The task ▸
Take the line that contains "cup: none [99,396,184,506]" and every line after it in the material below, and quote them exactly.
Top of Collected material
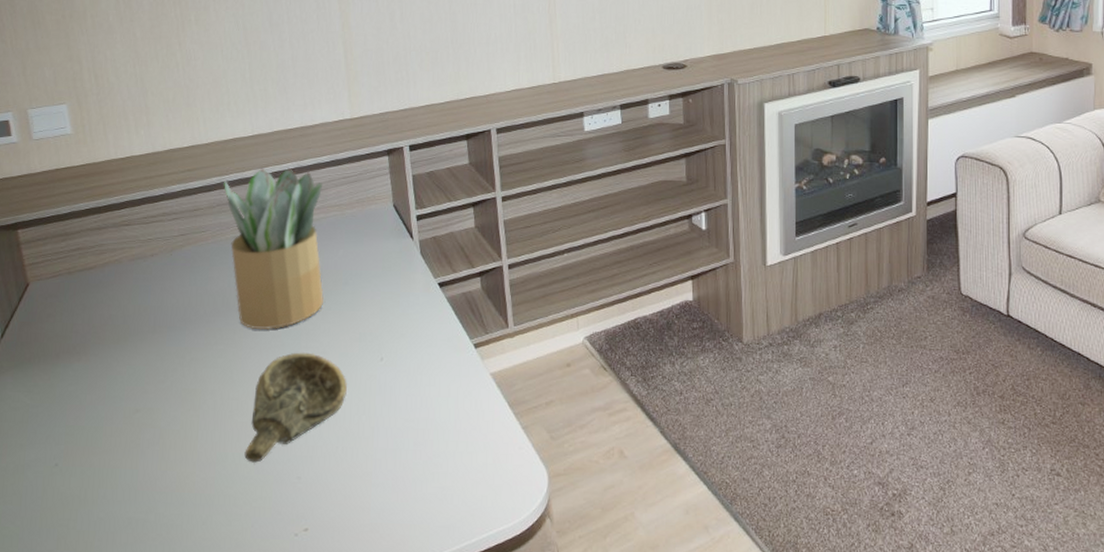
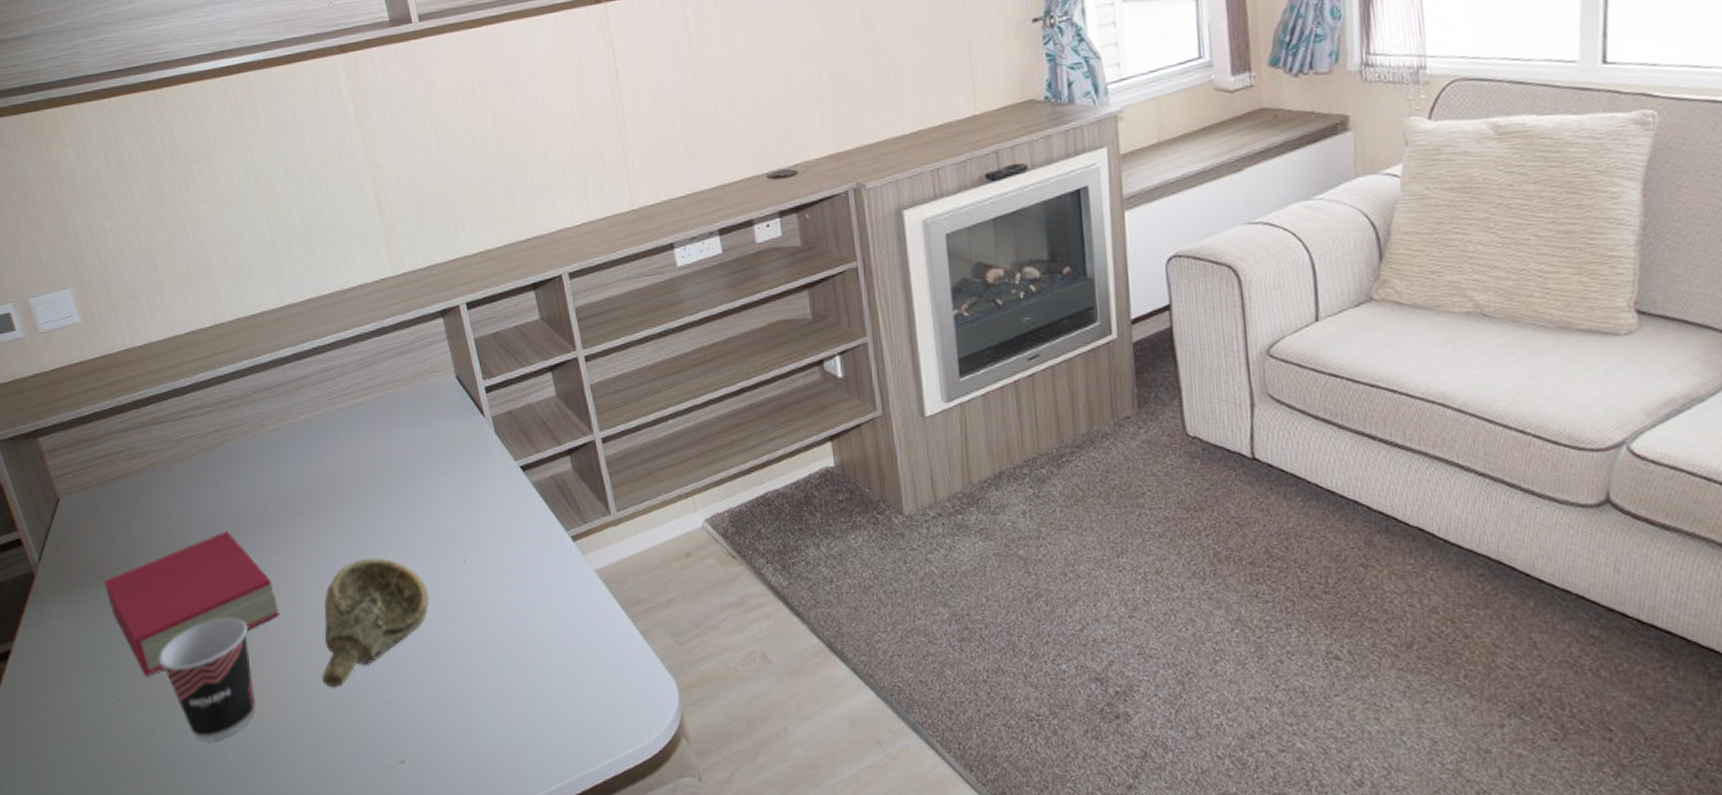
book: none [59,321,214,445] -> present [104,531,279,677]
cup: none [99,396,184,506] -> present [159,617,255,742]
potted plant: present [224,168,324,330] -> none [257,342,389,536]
Bottom of Collected material
Result of this exercise ▸
cup: none [99,396,184,506] -> present [159,617,255,742]
potted plant: present [224,168,324,330] -> none [257,342,389,536]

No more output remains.